The video generation has many configuration settings which are specified in a <settings_file_name>.yaml file. Some example setting files, mostly used for testing, can be found in the settings folder. Most setting names (keys in the settings.yaml) should be self-explanatory. For clarity, some settings are explained below.

Instrument

Instruments are used to steer frame transitions, in particular: zoom in Animation_2d mode and prompt transition speed in Interpolation mode. tammy has two options to provide instruments:

  1. automatically by using Spleeter source separation: set do_spleet: True and provide instrument: <instrument name>
  2. manually by providing a keyframe file in the setting file as zoom_instrument: <file_name> and name the file: file_name_fps.txt where fps should correspond with the fps value in sequence_settings.initial_fps . Keyframes can be manually generated with e.g. https://www.chigozie.co.uk/audio-keyframe-generator/

Frame rate and video length

The setting sequence_settings.initial_fps determines the number of frames generated, given the length of the audio clip. By using frame interpolation, the frame-rate can be increased to a target by setting do_slowmo: True and providing a target_fps which must be a multiple of initial_fps. This allows to produce high frame rate videos faster than compared to generating all frames from scratch with the generator.
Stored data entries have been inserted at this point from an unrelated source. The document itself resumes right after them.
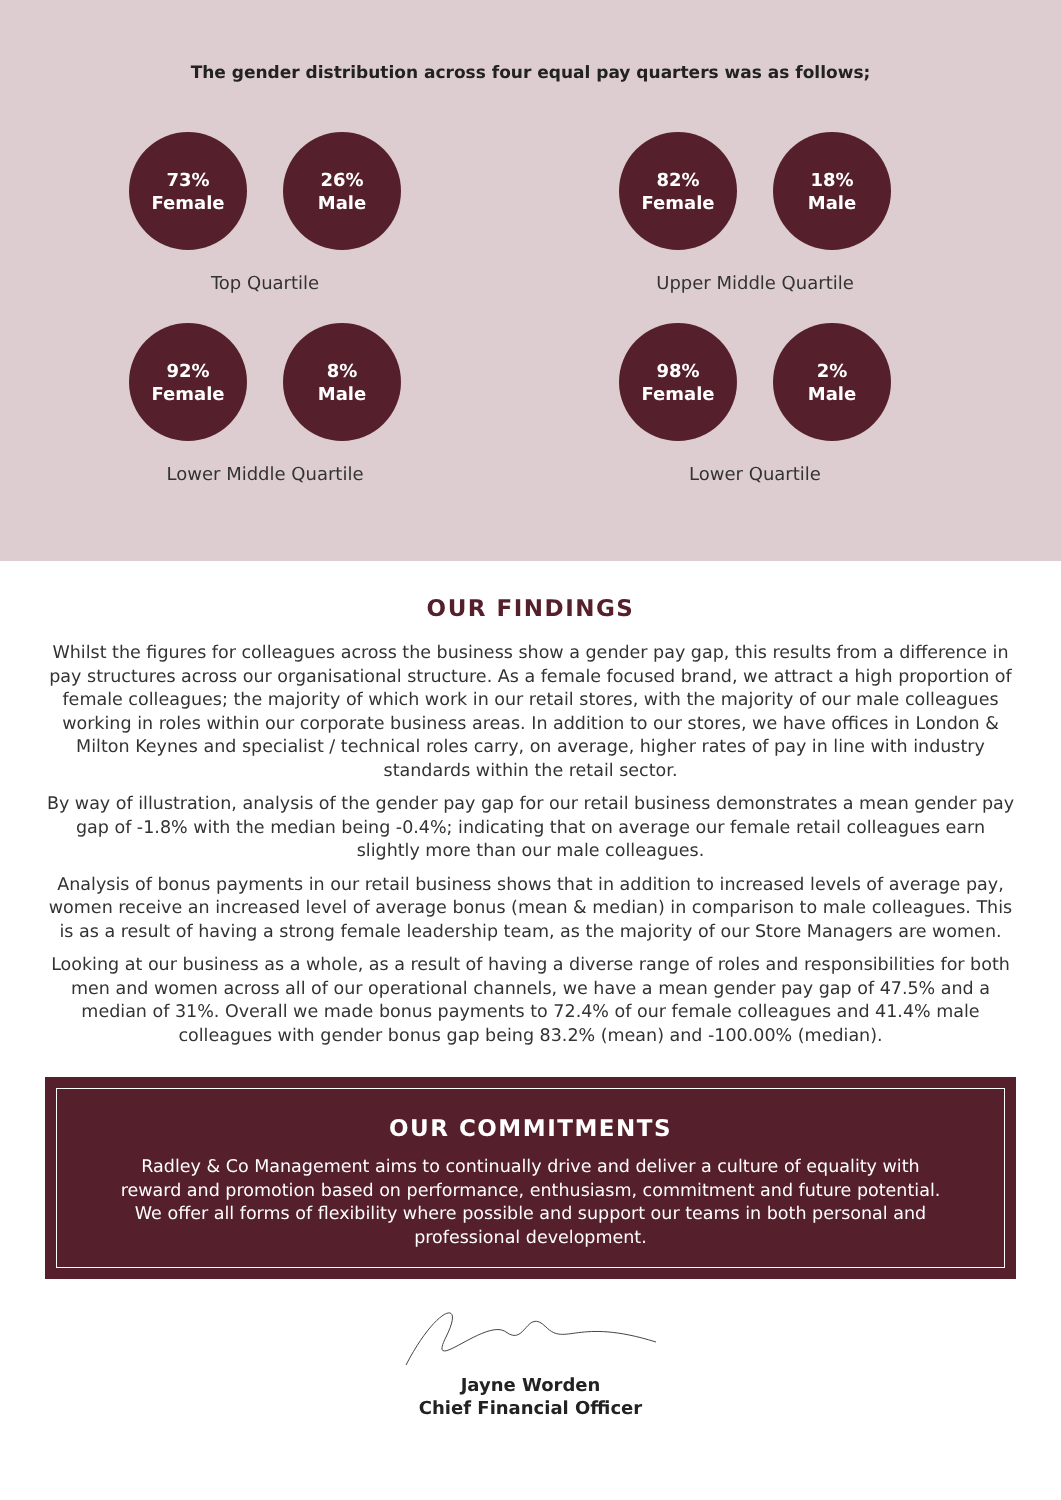The gender distribution across four equal pay quarters was as follows;
73%
Female
26%
Male
Top Quartile
82%
Female
18%
Male
Upper Middle Quartile
92%
Female
8%
Male
Lower Middle Quartile
98%
Female
2%
Male
Lower Quartile
OUR FINDINGS
Whilst the figures for colleagues across the business show a gender pay gap, this results from a difference in pay structures across our organisational structure. As a female focused brand, we attract a high proportion of female colleagues; the majority of which work in our retail stores, with the majority of our male colleagues working in roles within our corporate business areas. In addition to our stores, we have offices in London & Milton Keynes and specialist / technical roles carry, on average, higher rates of pay in line with industry standards within the retail sector.
By way of illustration, analysis of the gender pay gap for our retail business demonstrates a mean gender pay gap of -1.8% with the median being -0.4%; indicating that on average our female retail colleagues earn slightly more than our male colleagues.
Analysis of bonus payments in our retail business shows that in addition to increased levels of average pay, women receive an increased level of average bonus (mean & median) in comparison to male colleagues. This is as a result of having a strong female leadership team, as the majority of our Store Managers are women.
Looking at our business as a whole, as a result of having a diverse range of roles and responsibilities for both men and women across all of our operational channels, we have a mean gender pay gap of 47.5% and a median of 31%. Overall we made bonus payments to 72.4% of our female colleagues and 41.4% male colleagues with gender bonus gap being 83.2% (mean) and -100.00% (median).
OUR COMMITMENTS
Radley & Co Management aims to continually drive and deliver a culture of equality with reward and promotion based on performance, enthusiasm, commitment and future potential. We offer all forms of flexibility where possible and support our teams in both personal and professional development.
Jayne Worden
Chief Financial Officer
If desired, the number of generated frames can be limited by providing sequence_settings.max_frames. In this case the generated video length will be shorter than the provided audio clip and will be: max_frames/initial_fps.

More examples

Video generated using VQGAN-CLIP and Animation_2d mode from tammy.

toughts_being_downscale_2.mp4

Full video (watch in 4K for best experience!: https://www.youtube.com/watch?v=T_bii9VLDk0

Videos generated using Stable Diffusion and Interpolation mode from tammy.

video_with_audio.mp4
video_with_audio.mp4

Contributing

  1. Follow the installation guidelines in quick start.
  2. Make an issue with your proposed feature.
  3. Add your feature and accompanying tests in a new branch called <your_name>\<feature>.
  4. Make sure all tests pass by running pytest.
  5. Install the required pre-commit hooks: pre-commit install.
  6. Make a pull request to merge into main and ask for a review.